Wenn Erwachsene verstehen, dass „nervendes Verhalten“ auf unterschwelligen und ungestillten Bedürfnissen beruhen kann, und sie entsprechende Freiräume innerhalb von definierten Grenzen öffnen, wird sich das positiv auf die Stimmung und das Verhalten der Kinder auswirken. Und das kann dann auch entlastend auf die Lehrkraft und den Unterricht ausstrahlen.

Literatur:

Enderlein, O. (2023):  Alsterstypische Lebensthemen und Bedürfnisse von „Großen Kindern“ und ihre Bedeutung für die Entwicklung. In: Plehn, M.: Qualität in Ganztag, Hort und Schulkindbetreuung. S.110-128, Herder

Enderlein, O. (2022 ): Große Kinder, die aufregenden Jahre zwischen 6 und 13. DTV

Enderlein, O. (2015): Schule ist meine Welt, Ganztagsschule aus Sicht der Kinder DKJS (Hrsg.) Themenheft 08

Hansen, J., Neumann, C. & Hanewinkel, R. (2024). Gesundheit und Gesundheitsverhalten von Kindern und Jugendlichen in

Deutschland – Ausgewählte Ergebnisse des Präventionsradar 2023/2024. IFT-Nord (Hrsg.), Kiel.

Walther, B./ Nentwig-Gesemann, I./Fried, F. (2021): Ganztag aus der Perspektive von Kindern im Grundschulalter. Eine Rekonstruktion von Qualitätsbereichen und -dimensionen. Gütersloh: Bertelsmann Stiftung.
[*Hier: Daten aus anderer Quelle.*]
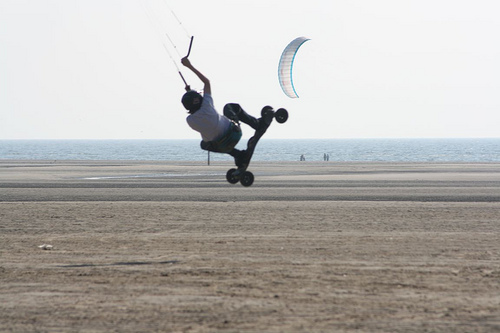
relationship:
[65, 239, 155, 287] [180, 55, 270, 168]
shadow of man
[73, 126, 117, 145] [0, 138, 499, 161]
surface of ocean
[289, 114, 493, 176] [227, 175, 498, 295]
ocean by beach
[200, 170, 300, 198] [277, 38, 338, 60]
wheels on object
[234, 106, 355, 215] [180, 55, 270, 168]
object under man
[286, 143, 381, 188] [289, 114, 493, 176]
people in background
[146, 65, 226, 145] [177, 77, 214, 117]
man has head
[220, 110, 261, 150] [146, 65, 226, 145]
leg of man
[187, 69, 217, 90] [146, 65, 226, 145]
arm of man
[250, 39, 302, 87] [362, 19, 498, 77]
kite in sky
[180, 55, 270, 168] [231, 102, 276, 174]
man on skateboard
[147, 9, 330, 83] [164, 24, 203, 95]
parasail has handles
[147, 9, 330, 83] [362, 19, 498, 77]
parasail in sky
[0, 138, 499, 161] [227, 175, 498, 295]
ocean by beach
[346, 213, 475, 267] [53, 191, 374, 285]
sand on ground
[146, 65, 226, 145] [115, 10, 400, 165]
man in air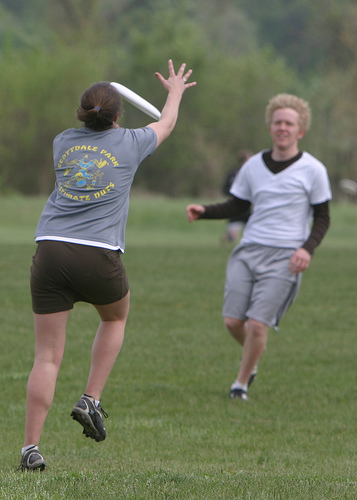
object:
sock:
[94, 400, 99, 406]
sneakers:
[17, 399, 127, 470]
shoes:
[19, 441, 48, 469]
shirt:
[44, 128, 139, 245]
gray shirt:
[34, 126, 159, 252]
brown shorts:
[28, 237, 128, 315]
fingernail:
[155, 72, 159, 77]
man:
[182, 88, 334, 404]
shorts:
[221, 238, 305, 334]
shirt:
[201, 130, 334, 255]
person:
[19, 58, 201, 469]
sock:
[21, 444, 37, 457]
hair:
[264, 91, 309, 132]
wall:
[152, 78, 233, 174]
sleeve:
[301, 199, 330, 256]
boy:
[185, 95, 330, 396]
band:
[94, 105, 102, 111]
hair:
[78, 81, 123, 127]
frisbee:
[109, 78, 161, 122]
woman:
[17, 57, 197, 475]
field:
[0, 206, 357, 494]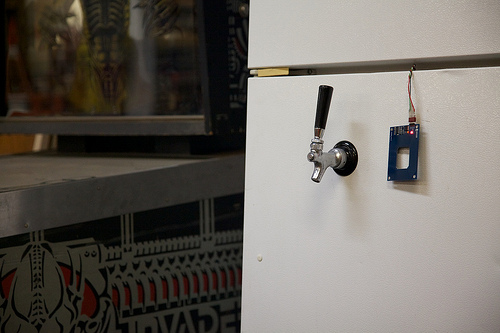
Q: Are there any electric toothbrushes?
A: No, there are no electric toothbrushes.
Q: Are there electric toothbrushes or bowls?
A: No, there are no electric toothbrushes or bowls.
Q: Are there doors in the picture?
A: Yes, there is a door.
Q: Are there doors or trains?
A: Yes, there is a door.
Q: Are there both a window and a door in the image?
A: No, there is a door but no windows.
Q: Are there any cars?
A: No, there are no cars.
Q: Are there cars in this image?
A: No, there are no cars.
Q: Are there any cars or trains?
A: No, there are no cars or trains.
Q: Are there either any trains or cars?
A: No, there are no cars or trains.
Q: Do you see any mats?
A: No, there are no mats.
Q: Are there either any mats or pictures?
A: No, there are no mats or pictures.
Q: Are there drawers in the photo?
A: No, there are no drawers.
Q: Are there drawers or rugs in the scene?
A: No, there are no drawers or rugs.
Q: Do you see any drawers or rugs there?
A: No, there are no drawers or rugs.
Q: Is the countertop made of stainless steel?
A: Yes, the countertop is made of stainless steel.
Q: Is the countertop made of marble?
A: No, the countertop is made of stainless steel.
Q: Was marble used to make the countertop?
A: No, the countertop is made of stainless steel.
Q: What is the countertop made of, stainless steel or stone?
A: The countertop is made of stainless steel.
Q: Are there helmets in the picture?
A: No, there are no helmets.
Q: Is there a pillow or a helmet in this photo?
A: No, there are no helmets or pillows.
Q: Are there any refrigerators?
A: Yes, there is a refrigerator.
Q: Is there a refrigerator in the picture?
A: Yes, there is a refrigerator.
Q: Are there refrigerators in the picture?
A: Yes, there is a refrigerator.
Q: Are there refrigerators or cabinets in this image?
A: Yes, there is a refrigerator.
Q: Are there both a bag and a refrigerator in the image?
A: No, there is a refrigerator but no bags.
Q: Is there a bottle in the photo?
A: No, there are no bottles.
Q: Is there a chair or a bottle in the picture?
A: No, there are no bottles or chairs.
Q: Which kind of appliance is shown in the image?
A: The appliance is a refrigerator.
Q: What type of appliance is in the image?
A: The appliance is a refrigerator.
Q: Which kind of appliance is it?
A: The appliance is a refrigerator.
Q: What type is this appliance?
A: That is a refrigerator.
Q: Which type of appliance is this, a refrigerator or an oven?
A: That is a refrigerator.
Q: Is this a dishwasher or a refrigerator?
A: This is a refrigerator.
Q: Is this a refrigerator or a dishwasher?
A: This is a refrigerator.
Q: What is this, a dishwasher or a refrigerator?
A: This is a refrigerator.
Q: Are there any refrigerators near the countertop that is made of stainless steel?
A: Yes, there is a refrigerator near the counter top.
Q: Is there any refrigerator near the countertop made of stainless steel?
A: Yes, there is a refrigerator near the counter top.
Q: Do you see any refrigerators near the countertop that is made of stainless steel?
A: Yes, there is a refrigerator near the counter top.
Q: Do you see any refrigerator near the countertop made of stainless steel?
A: Yes, there is a refrigerator near the counter top.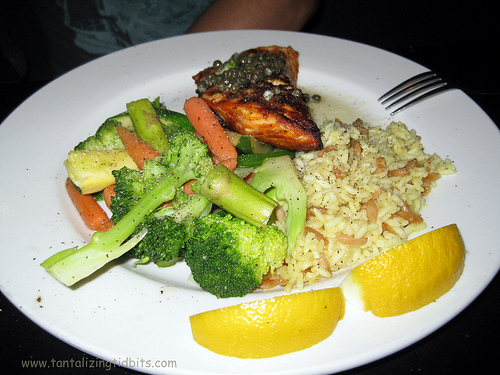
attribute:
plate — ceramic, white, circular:
[9, 18, 494, 328]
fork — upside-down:
[367, 52, 463, 131]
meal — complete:
[41, 44, 466, 363]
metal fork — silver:
[364, 58, 492, 125]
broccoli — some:
[67, 77, 305, 279]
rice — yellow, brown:
[260, 113, 459, 288]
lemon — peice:
[157, 219, 468, 366]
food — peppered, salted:
[97, 59, 402, 292]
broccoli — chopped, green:
[81, 80, 295, 273]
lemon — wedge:
[329, 218, 464, 314]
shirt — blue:
[48, 0, 220, 56]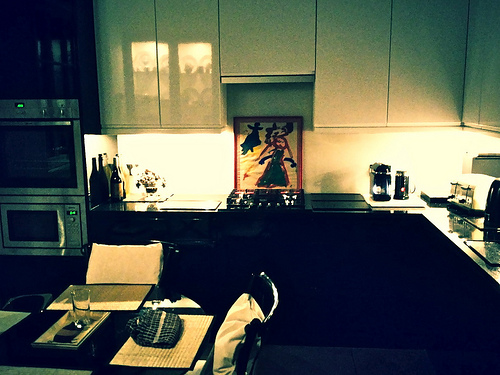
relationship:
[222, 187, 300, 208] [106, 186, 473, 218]
stove on counter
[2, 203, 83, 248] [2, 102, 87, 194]
microwave beneath oven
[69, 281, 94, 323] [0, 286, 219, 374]
cup on dinner table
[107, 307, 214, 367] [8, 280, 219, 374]
tablecloth on dinner table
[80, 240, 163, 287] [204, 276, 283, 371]
cushion on chair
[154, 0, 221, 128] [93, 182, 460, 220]
cabinet above counter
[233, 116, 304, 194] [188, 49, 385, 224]
photo on wall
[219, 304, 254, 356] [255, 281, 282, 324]
pillow in chair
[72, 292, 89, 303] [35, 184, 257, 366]
glass on table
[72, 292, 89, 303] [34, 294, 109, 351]
glass in bowl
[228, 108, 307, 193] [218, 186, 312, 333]
photo over stove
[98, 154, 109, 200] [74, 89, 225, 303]
bottle on counter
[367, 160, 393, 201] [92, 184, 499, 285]
coffe pot on counter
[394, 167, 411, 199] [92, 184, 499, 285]
coffe pot on counter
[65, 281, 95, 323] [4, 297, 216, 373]
glass on table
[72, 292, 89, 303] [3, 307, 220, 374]
glass on table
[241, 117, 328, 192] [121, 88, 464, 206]
art on wall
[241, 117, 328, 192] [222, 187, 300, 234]
art behind stove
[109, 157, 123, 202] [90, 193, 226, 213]
bottle on counter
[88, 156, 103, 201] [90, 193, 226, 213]
bottle on counter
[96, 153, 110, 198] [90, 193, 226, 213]
bottle on counter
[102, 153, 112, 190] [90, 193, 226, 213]
bottle on counter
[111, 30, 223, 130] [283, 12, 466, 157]
reflection on cabinet doors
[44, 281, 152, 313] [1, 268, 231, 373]
placemat on table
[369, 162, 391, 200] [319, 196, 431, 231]
coffe pot on counter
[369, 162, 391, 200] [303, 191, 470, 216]
coffe pot on counter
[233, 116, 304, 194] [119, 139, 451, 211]
photo on wall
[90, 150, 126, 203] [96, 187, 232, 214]
bottles on counter top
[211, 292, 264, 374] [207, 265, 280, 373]
pillow sitting on chair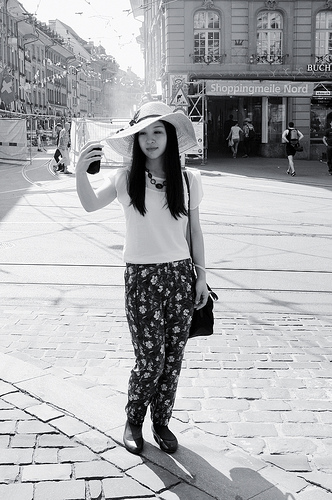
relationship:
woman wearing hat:
[76, 105, 211, 456] [105, 103, 197, 160]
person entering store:
[227, 122, 242, 153] [139, 0, 327, 159]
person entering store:
[242, 117, 258, 154] [139, 0, 327, 159]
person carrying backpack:
[281, 124, 304, 176] [291, 130, 298, 141]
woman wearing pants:
[76, 105, 211, 456] [125, 258, 196, 430]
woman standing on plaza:
[76, 105, 211, 456] [3, 156, 331, 499]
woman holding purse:
[76, 105, 211, 456] [184, 292, 215, 339]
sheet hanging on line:
[68, 120, 132, 174] [0, 109, 137, 123]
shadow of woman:
[129, 438, 295, 500] [76, 105, 211, 456]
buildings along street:
[1, 2, 143, 151] [0, 149, 57, 172]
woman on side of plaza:
[76, 105, 211, 456] [3, 156, 331, 499]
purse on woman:
[184, 292, 215, 339] [76, 105, 211, 456]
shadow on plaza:
[129, 438, 295, 500] [3, 156, 331, 499]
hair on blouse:
[128, 123, 188, 221] [119, 170, 198, 266]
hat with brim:
[105, 103, 197, 160] [106, 111, 196, 160]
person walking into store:
[227, 122, 242, 153] [139, 0, 327, 159]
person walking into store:
[242, 117, 258, 154] [139, 0, 327, 159]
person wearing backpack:
[281, 124, 304, 176] [291, 130, 298, 141]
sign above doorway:
[204, 82, 317, 98] [205, 96, 262, 162]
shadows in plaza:
[0, 261, 124, 288] [3, 156, 331, 499]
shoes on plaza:
[124, 422, 177, 453] [3, 156, 331, 499]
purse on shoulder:
[184, 292, 215, 339] [179, 172, 198, 206]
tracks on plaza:
[204, 265, 331, 296] [3, 156, 331, 499]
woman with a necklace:
[76, 105, 211, 456] [146, 164, 168, 190]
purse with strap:
[184, 292, 215, 339] [182, 171, 196, 281]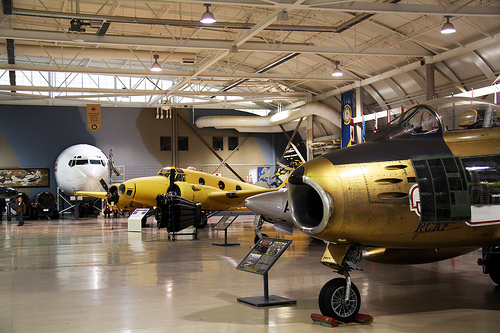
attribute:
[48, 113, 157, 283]
airplane — white 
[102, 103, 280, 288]
airplane — gold 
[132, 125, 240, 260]
airplane — gold 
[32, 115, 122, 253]
airplane — white 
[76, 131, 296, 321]
plane — black , gold 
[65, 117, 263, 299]
airplane — Yellow 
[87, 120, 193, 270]
plane — golden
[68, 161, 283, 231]
plane — yellow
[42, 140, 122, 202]
plane — white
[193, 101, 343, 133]
tubes — white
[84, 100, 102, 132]
banner — yellow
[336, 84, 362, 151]
banner — blue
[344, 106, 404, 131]
flags — rows of, hung up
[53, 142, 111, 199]
body — white airplane, without wings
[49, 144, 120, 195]
body — white airplane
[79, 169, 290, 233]
airplane — small, yellow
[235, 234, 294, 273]
sign — black, frame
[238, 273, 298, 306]
base — black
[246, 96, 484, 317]
airplane — black, gold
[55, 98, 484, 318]
airplanes — four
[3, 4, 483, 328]
hangar — large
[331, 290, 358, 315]
rim — chrome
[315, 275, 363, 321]
wheel — black, rubber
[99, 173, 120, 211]
propeller — black, airplane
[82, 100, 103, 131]
banner — yellow, hanging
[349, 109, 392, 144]
flags — four, hanging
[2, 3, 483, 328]
hanger — museum, airplane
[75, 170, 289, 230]
plane — yellow, personal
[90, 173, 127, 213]
propeller — black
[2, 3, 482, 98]
railing — ceiling, white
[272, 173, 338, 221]
trim — silver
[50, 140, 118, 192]
jet — front of, white, pilot 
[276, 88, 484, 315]
plane — personal, gold, model , old , 20th century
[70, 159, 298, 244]
airplane — large, yellow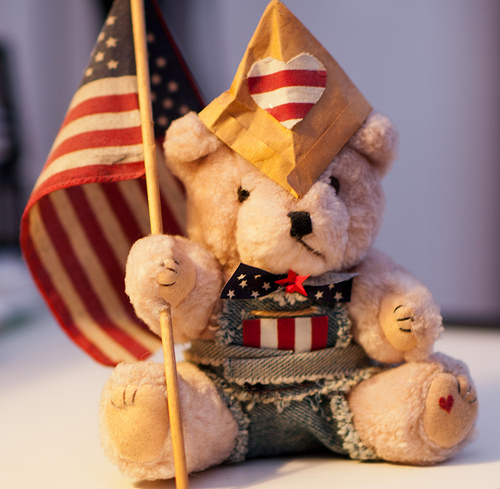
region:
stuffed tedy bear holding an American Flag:
[15, 4, 482, 481]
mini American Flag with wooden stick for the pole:
[12, 0, 194, 487]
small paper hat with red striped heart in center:
[193, 3, 374, 200]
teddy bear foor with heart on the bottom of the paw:
[406, 360, 488, 477]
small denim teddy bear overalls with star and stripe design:
[187, 264, 372, 474]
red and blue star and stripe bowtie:
[216, 254, 359, 307]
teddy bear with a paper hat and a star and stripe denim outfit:
[120, 22, 478, 482]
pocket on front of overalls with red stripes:
[236, 312, 336, 368]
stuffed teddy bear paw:
[358, 286, 440, 359]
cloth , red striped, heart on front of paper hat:
[243, 49, 331, 134]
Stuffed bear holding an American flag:
[4, 5, 484, 468]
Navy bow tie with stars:
[217, 257, 358, 308]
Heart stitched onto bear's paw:
[433, 390, 459, 416]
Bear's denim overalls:
[184, 267, 382, 459]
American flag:
[8, 7, 213, 479]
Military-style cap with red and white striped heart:
[183, 1, 400, 203]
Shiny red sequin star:
[274, 267, 314, 303]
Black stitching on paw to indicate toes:
[387, 298, 420, 340]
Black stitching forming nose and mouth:
[266, 204, 346, 272]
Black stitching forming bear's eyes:
[221, 171, 347, 202]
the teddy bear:
[90, 22, 419, 482]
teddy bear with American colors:
[21, 5, 475, 487]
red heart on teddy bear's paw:
[432, 391, 461, 419]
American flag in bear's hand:
[17, 3, 198, 382]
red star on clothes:
[276, 266, 311, 300]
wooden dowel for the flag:
[129, 70, 184, 486]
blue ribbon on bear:
[219, 259, 365, 318]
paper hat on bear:
[197, 0, 386, 201]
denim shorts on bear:
[208, 383, 366, 466]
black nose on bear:
[274, 208, 325, 239]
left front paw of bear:
[364, 286, 449, 363]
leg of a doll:
[394, 445, 404, 465]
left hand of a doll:
[385, 296, 395, 332]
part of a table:
[19, 376, 46, 429]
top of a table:
[475, 449, 476, 461]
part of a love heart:
[447, 402, 453, 409]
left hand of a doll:
[181, 284, 186, 290]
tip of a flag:
[103, 340, 116, 374]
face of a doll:
[264, 177, 326, 263]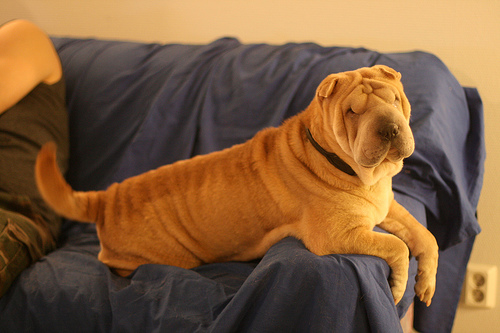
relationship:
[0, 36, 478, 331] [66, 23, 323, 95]
sheet on couch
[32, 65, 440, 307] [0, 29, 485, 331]
dog sitting on couch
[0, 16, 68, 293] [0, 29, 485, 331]
man on couch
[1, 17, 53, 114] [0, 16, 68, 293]
arm on man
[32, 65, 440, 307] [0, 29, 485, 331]
dog on couch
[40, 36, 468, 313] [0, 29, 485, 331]
dog on couch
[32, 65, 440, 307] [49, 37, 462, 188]
dog laying on couch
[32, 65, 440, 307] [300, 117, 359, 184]
dog wearing a collar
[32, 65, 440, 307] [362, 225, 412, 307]
dog has foot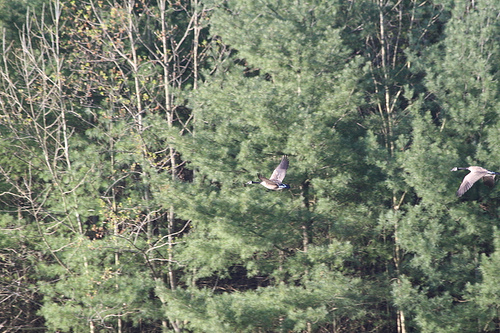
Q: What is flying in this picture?
A: Geese.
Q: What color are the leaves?
A: Green.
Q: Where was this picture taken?
A: The forest.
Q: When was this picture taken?
A: Daytime.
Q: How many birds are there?
A: Two.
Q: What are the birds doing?
A: Flying.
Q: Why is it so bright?
A: Because it's daytime.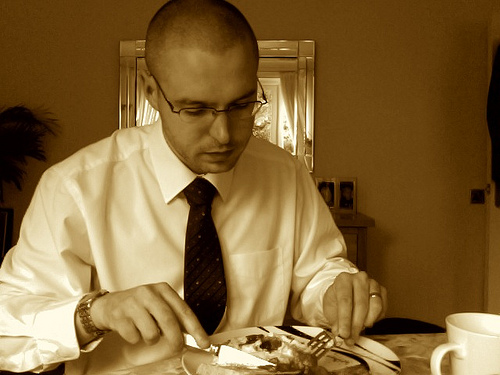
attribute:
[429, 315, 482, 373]
cup — white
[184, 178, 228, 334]
tie — tark, neck, dark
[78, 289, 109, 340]
watch — gold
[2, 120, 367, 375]
shirt — white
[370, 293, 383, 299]
ring — gold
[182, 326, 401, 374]
plate — white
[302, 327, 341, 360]
fork — silver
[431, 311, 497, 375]
mug — white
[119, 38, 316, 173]
frame — silver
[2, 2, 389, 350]
man — sitting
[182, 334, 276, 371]
knife — metal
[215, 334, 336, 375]
food — being cut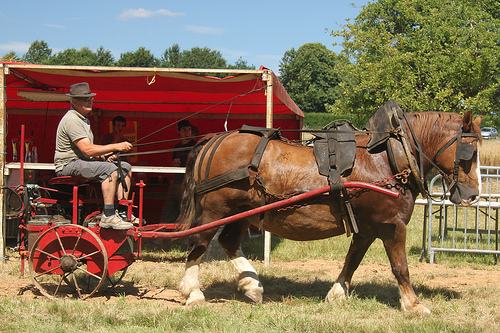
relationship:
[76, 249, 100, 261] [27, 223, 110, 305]
spoke supporting wheel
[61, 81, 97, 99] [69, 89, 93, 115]
top hat shading head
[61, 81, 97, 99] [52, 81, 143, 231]
top hat shading man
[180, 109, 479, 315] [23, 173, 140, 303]
horse pulling cart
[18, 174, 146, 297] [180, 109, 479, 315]
cart pulled by horse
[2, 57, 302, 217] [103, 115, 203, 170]
tent providing shade for people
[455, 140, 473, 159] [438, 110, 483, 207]
blinder on head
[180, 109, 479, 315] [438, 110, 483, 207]
horse has head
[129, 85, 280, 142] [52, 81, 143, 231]
bull whip held by man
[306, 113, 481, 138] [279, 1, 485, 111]
hedge in front of trees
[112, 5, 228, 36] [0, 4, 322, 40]
clouds in sky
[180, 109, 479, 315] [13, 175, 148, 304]
horse pulling cart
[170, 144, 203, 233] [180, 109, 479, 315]
brown tail of horse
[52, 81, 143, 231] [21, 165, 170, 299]
man on carriage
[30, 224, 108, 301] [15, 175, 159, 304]
wheel of carriage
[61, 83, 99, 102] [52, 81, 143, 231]
top hat on man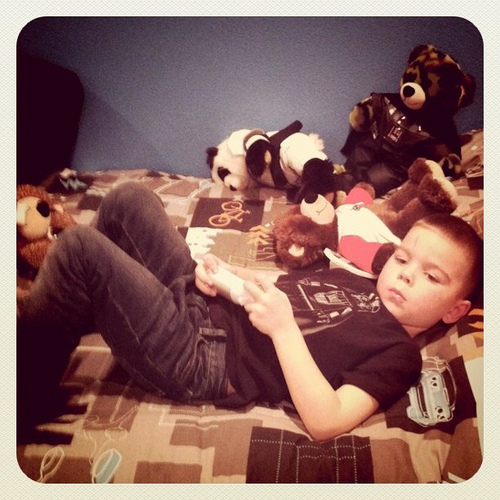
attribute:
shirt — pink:
[333, 186, 401, 271]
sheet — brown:
[19, 167, 483, 484]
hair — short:
[401, 214, 485, 268]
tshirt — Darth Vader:
[216, 257, 389, 445]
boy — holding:
[46, 180, 451, 421]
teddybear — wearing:
[262, 120, 302, 175]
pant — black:
[17, 182, 223, 402]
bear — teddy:
[337, 40, 472, 173]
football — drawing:
[43, 164, 98, 196]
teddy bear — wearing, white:
[273, 156, 463, 276]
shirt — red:
[324, 187, 408, 277]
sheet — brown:
[30, 167, 479, 369]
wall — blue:
[85, 45, 348, 115]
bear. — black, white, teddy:
[303, 32, 493, 228]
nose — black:
[402, 85, 414, 97]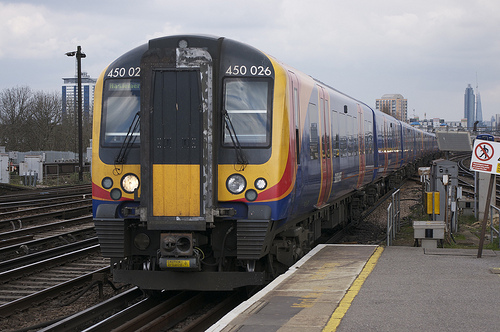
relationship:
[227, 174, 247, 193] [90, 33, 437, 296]
headlight on train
Bezüge zu Annedore Prengel

Annedore Prengel und ich sind uns vor vielen Jahren im Rahmen der Universität Potsdam begegnet. Als Entwicklungspsychologin liegen mir besonders die Belange von Großen Kindern“ (ca sechs bis zwölf Jahre) am Herzen. Das passte zu Annedores Forschungsschwerpunkt. So hat sie mich von Anfang an in die Reckahner Konferenzen und in die Erarbeitung der Reckahner Reflexionen einbezogen. Das waren und sind immer ganz besonders bereichernde und inspirierende Tage.